Another vital requirement for these plastics pertains to their resilience to sunlight exposure. Often, transport packages are left outdoors, subjecting them to prolonged periods of sunlight. This continuous exposure leads to the degradation of many materials, causing them to become brittle over time. For plastics used in transport packaging, they must resist this brittleness to maintain their structural stability and continue protecting the items they encase. Moreover, the transport and handling processes inevitably cause abrasion on these plastics. This is particularly true in the logistics industry where packages are frequently moved, loaded, and unloaded. The friction caused during these operations can wear down materials over time and generates microplastic. Therefore, it's essential that these plastics have a high resistance to abrasion to ensure their longevity.

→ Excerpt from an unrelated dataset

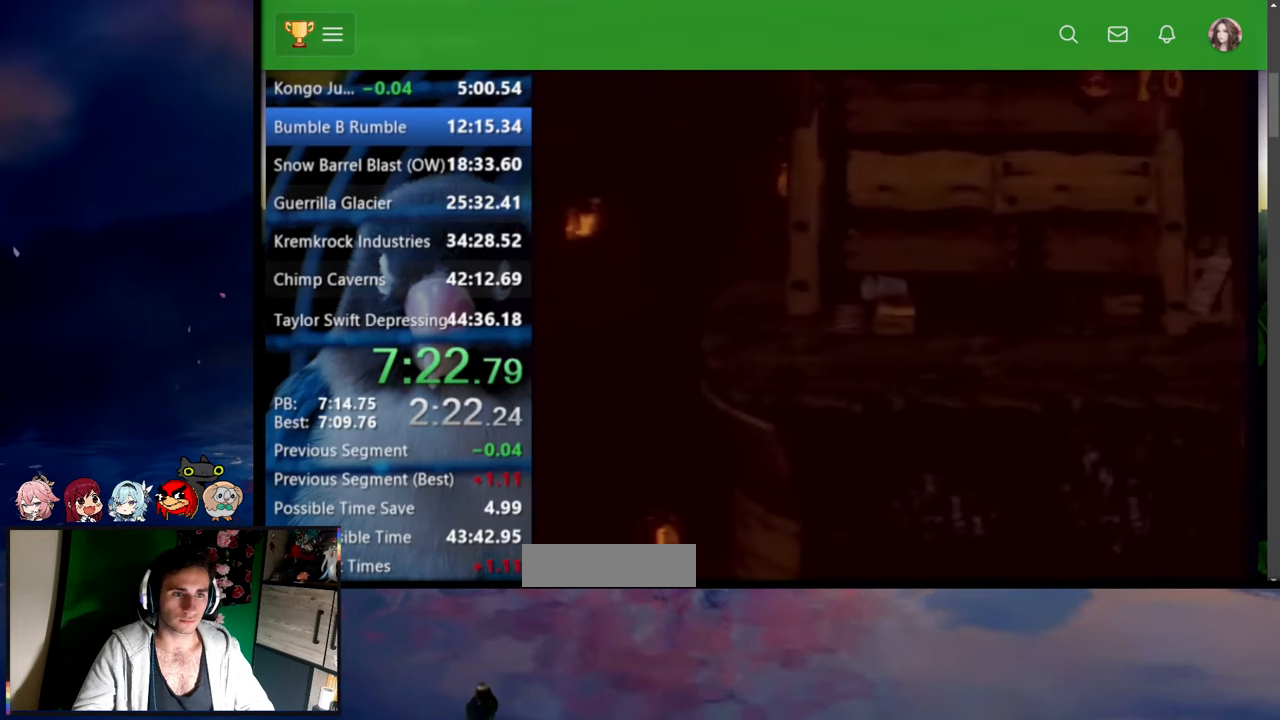
{"buttons": ["Y", "DPAD_UP", "DPAD_LEFT"], "events": [[284, "DPAD_LEFT", "down"], [300, "DPAD_UP", "down"]]}
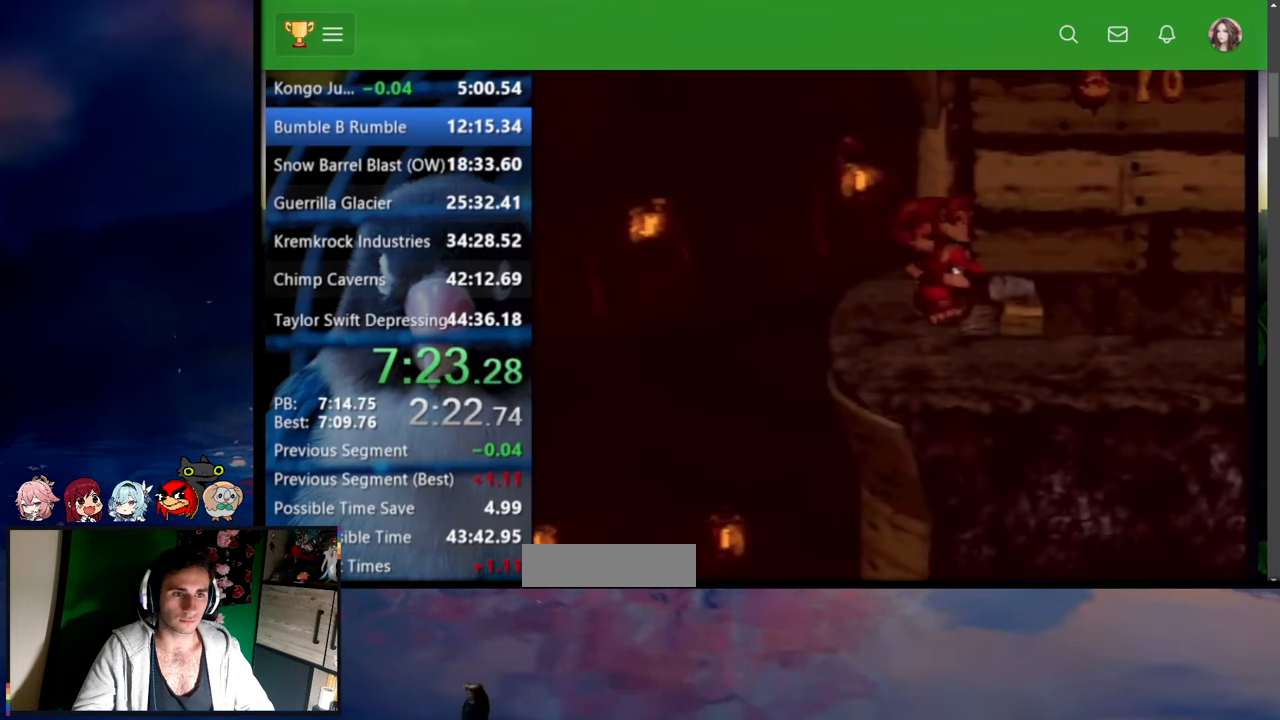
{"buttons": ["Y", "DPAD_UP", "DPAD_LEFT"], "events": [[167, "Y", "up"], [234, "Y", "down"]]}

The increasing complexity of plastic formulations is a consequence of the growing demands placed on transport packaging. To ensure the performance and durability of these packages, various additives such as antioxidants, light stabilizers, plasticizers, flame retardants, pigments and others are used. These additives give plastic packaging the properties needed to withstand transportation conditions, including resistance to physical stress, temperature fluctuations, UV radiation and other environmental factors. However, the inclusion of these additives in plastic formulations adds complexity to the recycling of plastic waste. The different types of additives can affect the efficiency of the recycling processes and lead to a deterioration in the quality of the recycled material. In addition, some of these additives, such as flame retardants and certain pigments, may contain potentially harmful substances that can pose environmental and health risks if not disposed of or recycled properly.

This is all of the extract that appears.